Kadang aku bisa menangis tersedu-sedu. Sebaliknya, kadang aku bisa merasa begitu bahagia. Semuanya, tanpa sebab yang jelas. Gimana suasana hati saja!
Tak cukup disitu, kadang aku juga merasa hidupku tak berguna. Aku bertanya-tanya sendiri, kenapa aku tidak mati saja jika memang hidupku di dunia tak ada manfaat.
Aku seorang introvert. Terbiasa memendam segala perasaan. Dulu, setiap ada masalah, aku selalu memanggil ibuku dalam hati. Entah apakah itu yang dinamakan ikatan batin, ibu akan segera meneleponku di rantau. Semua masalah rasanya menguap begitu saja.
Tapi kini seiring usia ibu, dan karena trauma di kepalanya akibat benturan, ibu tidak boleh terlalu berat berpikir. Kepalanya mulai ringkih dan terasa berat. Sakit bukan kepalang jika berpikir agak keras. Karena tak mau membebaninya, sekedar memikirkannya pun aku tak berani. Aku tak mau bertelepati dengannya.
Jadilah, tak ada lagi tempatku mencurahkan isi hati.
Sampai akhirnya semesta membawaku pada buku "Filosofi Teras". Dari buku karya Henry Manampiring, salah satu yang aku rasakan di atas yaitu merasa diri tak berguna adalah gejala depresi. Secara terpisah, aku juga menemukan ternyata aku menderita luka batin.
Selama ini, aku cenderung cuek tidak peduli pada kesehatan mental. Padahal abai terhadap kondisi mental ini ibarat luka akan menimbulkan "infeksi" jika tidak diobati. Dari ciri-ciri yang disebutkan Dewi Rochma ESQ Wellness Coach, di antara gejala yang aku alami telah menunjukkan tanda infeksi di antaranya mood swing parah, overthinking, menghindari realita hingga self sabotage atau menyabotase diri sendiri.
Kembali Pulih dan Bangkit
Filosofi Teras sangat membantuku keluar dari kondisi mentalku yang begitu drop. Prinsip dikotomi kendalinya menolongku mengelola emosi negatif. Bahwa, ada dua hal dalam hidup yaitu yang dibawah kendali kita dan yang berada diluar kendali kita. Seperti perasaan takut itu berada dalam kendali kita. Dimana pikiran memegang peran utama. Sebaliknya, apa yang orang pikirkan tentang kita itu di luar kendali kita. Jadi, buat apa dipikirkan?
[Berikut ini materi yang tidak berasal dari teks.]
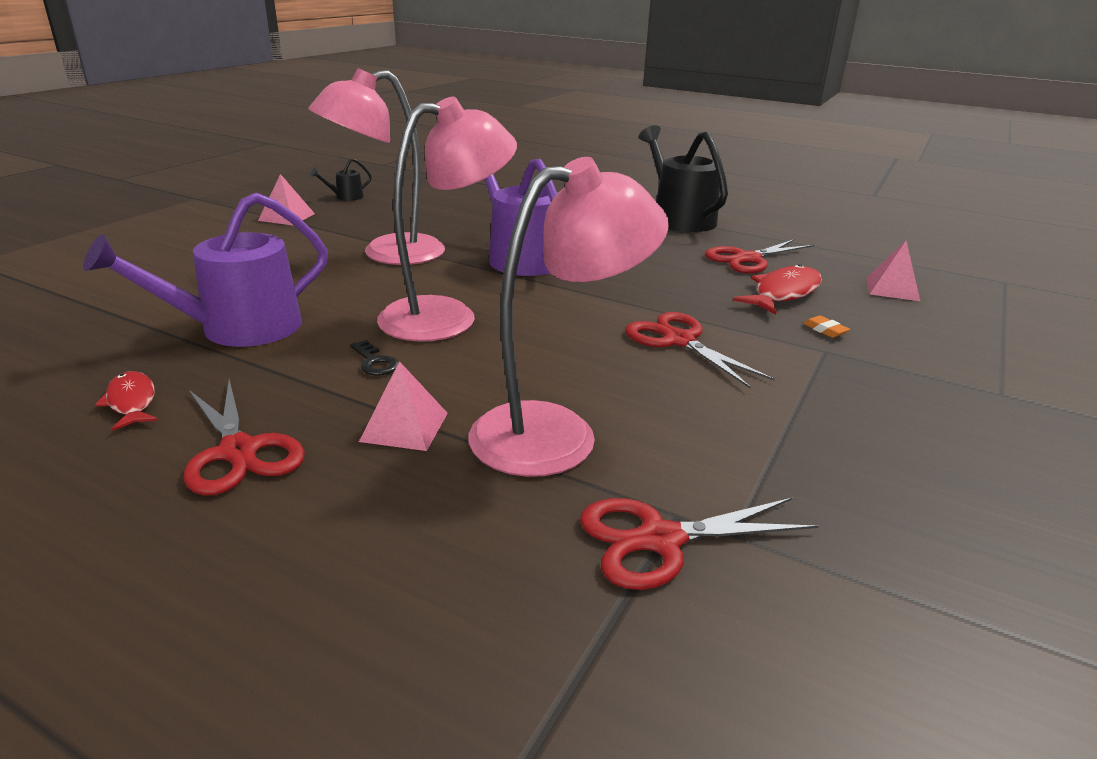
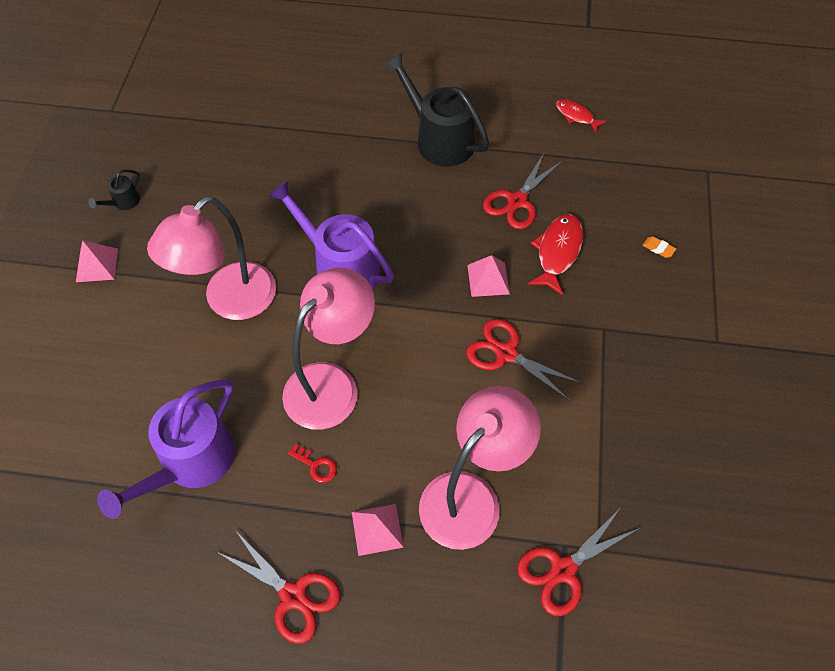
camera: 20 degrees left, 30 degrees up
red fish [95,371,158,431] -> red fish moved to [556,99,607,133]
black key [350,340,399,376] -> red key [288,444,337,483]
orange eraser [803,316,850,338] -> orange eraser moved to [643,236,676,258]
pink pyramid [866,241,920,301] -> pink pyramid moved to [467,255,510,297]

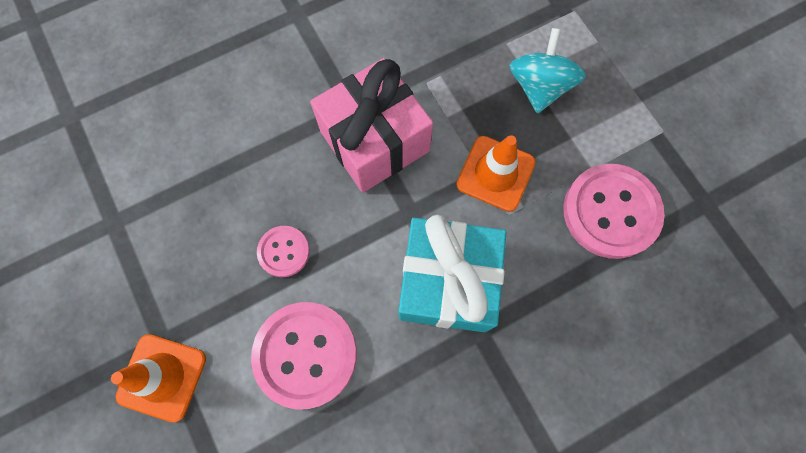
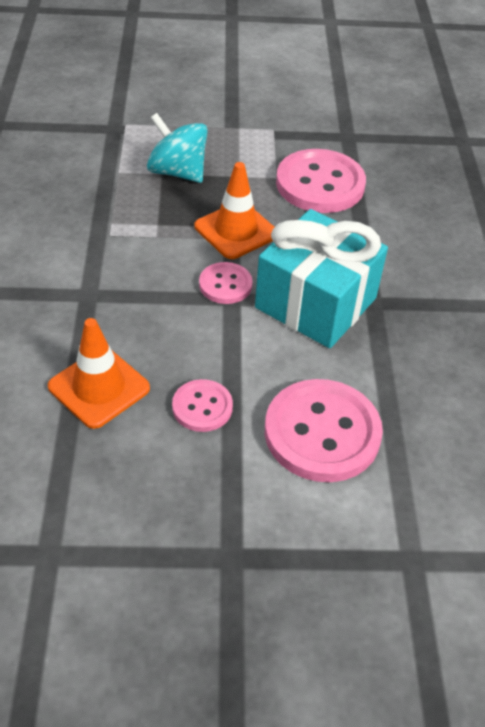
camera: 65 degrees left, 25 degrees down
orange traffic cone [111,334,206,422] -> orange traffic cone moved to [48,318,150,429]
pink gift [310,58,433,193] -> none
none -> pink button [199,262,253,304]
Belajar dikotomi kendali, perlahan-lahan membuatku bisa mengontrol emosi negatif. Marah terhadap perlakuan orang lain itu dalam kendali kita. Sebaliknya, orang marah terhadap kita itu diluar kendali kita. Yang bisa kita kendalikan adalah respon diri. Sehingga, aku sangat belajar mengendalikan apa-apa yang bisa aku kendalikan.
Sementara itu, menurut Dewi Rochma ESQ Wellness Coach, cara detox luka batin agar tidak makin parah adalah dengan:
- Validasi perasaan, akui saja jika memang sakit, takut atau apapun jangan menolak. Ini sangat berkebalikan dengan aku yang merasa semua baik-baik saja. Bahkan, dalam filosofi teras atau stoisisme, terlalu berpikir positif artinya menipu diri sendiri. Yang benar adalah jujur bahkan terhadap hambatan atau halangan yang terjadi.
- Cari ventilasi emosi melalui menulis jurnal, menggambar, mendengarkan musik, atau curhat kepada teman yang dipercaya. Intinya, jangan dipendam sendiri. Di sini aku pun merasa jika kondisi mentalku ternyata memang sangat parah. Hampir tiga bulan, aku benar-benar rasanya tak bisa menulis hingga berusaha keras kembali.
- Menerapkan self care bukan self destruction dengan mengganti kebiasaan buruk dengan yang baik seperti olahraga, jalan-jalan santai.
- Belajar memaafkan (tapi bukan lupa). Dewi menekankan memaafkan bukan berarti membenarkan tapi agar bisa move on tanpa beban.
- Meminta bantuan kalau sudah berat, bisa ke profesional seperti wellness coach atau therapist. Yang penting diingat adalah kita tidak sendirian.
Bersyukurnya aku tetap waras dan tidak melakukan hal-hal yang tidak diinginkan. Semua itu aku yakini adalah anugerah Tuhan termasuk menunjukkanku kepada buku "Filosofi Teras" dan menemukanku pada tulisan-tulisan Dewi Rochma.